"In software engineering, the laws of software evolution refer to a series of laws that Lehman and Belady formulated starting in 1974 with respect to software evolution.The laws describe a balance between forces driving new developments on one hand, and forces that slow down progress on the other hand. Over the past decades the laws have been revised and extended several times. ...
All told, eight laws were formulated:
- (1974) "Continuing Change" — an E-type system must be continually adapted or it becomes progressively less satisfactory.
- (1974) "Increasing Complexity" — as an E-type system evolves, its complexity increases unless work is done to maintain or reduce it.
- (1974) "Self Regulation" — E-type system evolution processes are self-regulating with the distribution of product and process measures close to normal.
- (1978) "Conservation of Organisational Stability (invariant work rate)" — the average effective global activity rate in an evolving E-type system is invariant over the product's lifetime.
- (1978) "Conservation of Familiarity" — as an E-type system evolves, all associated with it, developers, sales personnel and users, for example, must maintain mastery of its content and behaviour to achieve satisfactory evolution. Excessive growth diminishes that mastery. Hence the average incremental growth remains invariant as the system evolves.

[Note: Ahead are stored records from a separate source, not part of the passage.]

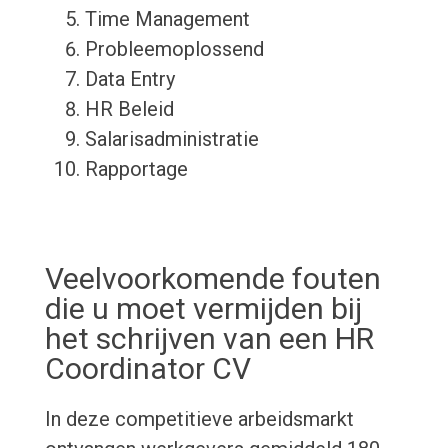
Time Management
Probleemoplossend
Data Entry
HR Beleid
Salarisadministratie
Rapportage
Veelvoorkomende fouten
die u moet vermijden bij
het schrijven van een HR
Coordinator CV
In deze competitieve arbeidsmarkt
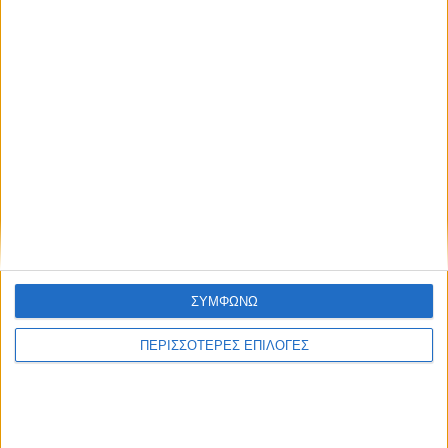
ΣΥΜΦΩΝΩ
ΑΓΡΟΤΙΚΑ
ΠΕΡΙΣΣΟΤΕΡΕΣ ΕΠΙΛΟΓΕΣ
Nέες αποφάσεις για επιχορήγηση
αγροτικών εκμεταλλεύσεων στο Ν.
Καρδίτσας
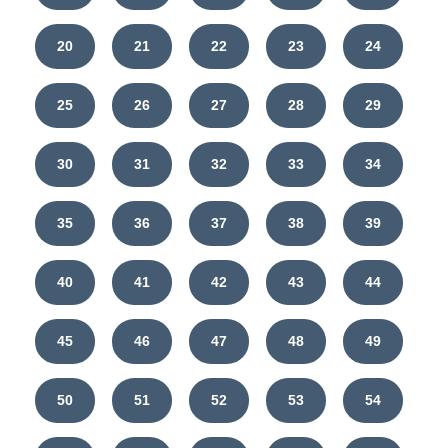
20
21
22
23
24
25
26
27
28
29
30
31
32
33
34
35
36
37
38
39
40
41
42
43
44
45
46
47
48
49
50
51
52
53
54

- (1991) "Continuing Growth" — the functional content of an E-type system must be continually increased to maintain user satisfaction over its lifetime.
- (1996) "Declining Quality" — the quality of an E-type system will appear to be declining unless it is rigorously maintained and adapted to operational environment changes.
- (1996) "Feedback System" (first stated 1974, formalised as law 1996) — E-type evolution processes constitute multi-level, multi-loop, multi-agent feedback systems and must be treated as such to achieve significant improvement over any reasonable base.